Problem a
Render the part of the records that opens with the line containing "genus: Mustela" and runs through the end of the records as a numbered list, leaving out blank lines.

Extract to read
——
Note 6 Convertible Notes

 

During the years ended December 31, 2021, 2022 and 2023, the Company issued several series of unsecured convertible notes with embedded conversion features and freestanding warrants. The Company evaluated the embedded conversion features and the warrants and concluded that they qualified as equity instruments under Accounting Standards Codification (ASC) 815, Derivatives and Hedging, and ASC 815-40, Contracts in Entity’s Own Equity.

 

Due to the limited trading activity and pricing transparency of the Company’s Common Stock, observable market inputs for valuing those instruments were determined to be unreliable. Specifically:

 

  The Company’s Common Stock is listed on the OTC Expert Market, which restricts public quotation and limits visibility to investors.

 

  The average daily trading volume of the Company’s Common Stock is approximately $1,000, and the share price has historically been highly volatile in its thinly traded status.

 

Accordingly, the Company applied a market-based valuation technique using the most recent private placement price of $0.018 per share (dated November 2, 2021) as a proxy for fair value. This valuation approach is considered a Level 3 fair value measurement within the fair value hierarchy due to the use of unobservable inputs. The fair value of the freestanding warrants as of the reporting date was estimated based on this Level 3 input, and the corresponding equity classified warrants has been recorded under additional paid-in capital. Management believes this approach provides the most reasonable estimate of fair value in the absence of observable market data.
——
Source data
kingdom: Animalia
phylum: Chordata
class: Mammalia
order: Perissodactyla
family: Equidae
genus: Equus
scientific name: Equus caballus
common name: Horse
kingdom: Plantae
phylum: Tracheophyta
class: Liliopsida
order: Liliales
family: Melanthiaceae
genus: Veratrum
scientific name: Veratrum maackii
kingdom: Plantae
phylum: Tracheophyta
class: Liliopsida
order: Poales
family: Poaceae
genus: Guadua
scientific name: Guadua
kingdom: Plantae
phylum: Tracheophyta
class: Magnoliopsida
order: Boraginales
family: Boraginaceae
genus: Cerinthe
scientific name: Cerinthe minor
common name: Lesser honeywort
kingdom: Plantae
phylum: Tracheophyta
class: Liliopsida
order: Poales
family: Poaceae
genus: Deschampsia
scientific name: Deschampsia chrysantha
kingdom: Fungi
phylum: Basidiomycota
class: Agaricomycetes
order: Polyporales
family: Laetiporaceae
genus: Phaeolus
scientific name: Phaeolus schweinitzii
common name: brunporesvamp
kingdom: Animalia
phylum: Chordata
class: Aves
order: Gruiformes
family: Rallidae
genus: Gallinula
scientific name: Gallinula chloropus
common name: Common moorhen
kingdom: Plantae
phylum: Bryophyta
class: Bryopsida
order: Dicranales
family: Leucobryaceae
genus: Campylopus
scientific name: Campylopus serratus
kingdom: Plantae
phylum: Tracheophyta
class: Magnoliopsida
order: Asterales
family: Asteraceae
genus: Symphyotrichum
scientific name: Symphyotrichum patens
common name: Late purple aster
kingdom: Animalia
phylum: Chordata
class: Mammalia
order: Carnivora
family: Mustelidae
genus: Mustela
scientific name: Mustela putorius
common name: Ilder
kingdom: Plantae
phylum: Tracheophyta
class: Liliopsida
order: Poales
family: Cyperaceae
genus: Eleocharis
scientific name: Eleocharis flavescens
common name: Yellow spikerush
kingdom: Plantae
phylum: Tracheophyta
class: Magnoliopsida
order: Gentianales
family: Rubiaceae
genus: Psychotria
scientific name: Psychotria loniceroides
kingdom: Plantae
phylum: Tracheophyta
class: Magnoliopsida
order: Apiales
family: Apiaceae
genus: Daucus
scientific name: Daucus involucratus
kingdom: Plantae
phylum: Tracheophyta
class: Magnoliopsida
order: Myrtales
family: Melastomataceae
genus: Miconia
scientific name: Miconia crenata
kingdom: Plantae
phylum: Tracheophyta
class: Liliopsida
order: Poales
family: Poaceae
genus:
——
Problem b
Answer these questions from the note on convertible notes:
(i) On which market is the Company's Common Stock listed?
(ii) What private placement price per share did the Company use as a proxy for fair value?
(iii) What is the approximate average daily trading volume of the Company's Common Stock?

Result a
1. genus: Mustela
2. scientific name: Mustela putorius
3. common name: Ilder
4. kingdom: Plantae
5. phylum: Tracheophyta
6. class: Liliopsida
7. order: Poales
8. family: Cyperaceae
9. genus: Eleocharis
10. scientific name: Eleocharis flavescens
11. common name: Yellow spikerush
12. kingdom: Plantae
13. phylum: Tracheophyta
14. class: Magnoliopsida
15. order: Gentianales
16. family: Rubiaceae
17. genus: Psychotria
18. scientific name: Psychotria loniceroides
19. kingdom: Plantae
20. phylum: Tracheophyta
21. class: Magnoliopsida
22. order: Apiales
23. family: Apiaceae
24. genus: Daucus
25. scientific name: Daucus involucratus
26. kingdom: Plantae
27. phylum: Tracheophyta
28. class: Magnoliopsida
29. order: Myrtales
30. family: Melastomataceae
31. genus: Miconia
32. scientific name: Miconia crenata
33. kingdom: Plantae
34. phylum: Tracheophyta
35. class: Liliopsida
36. order: Poales
37. family: Poaceae
38. genus:

Result b
(i) The OTC Expert Market.
(ii) $0.018 per share.
(iii) Approximately $1,000.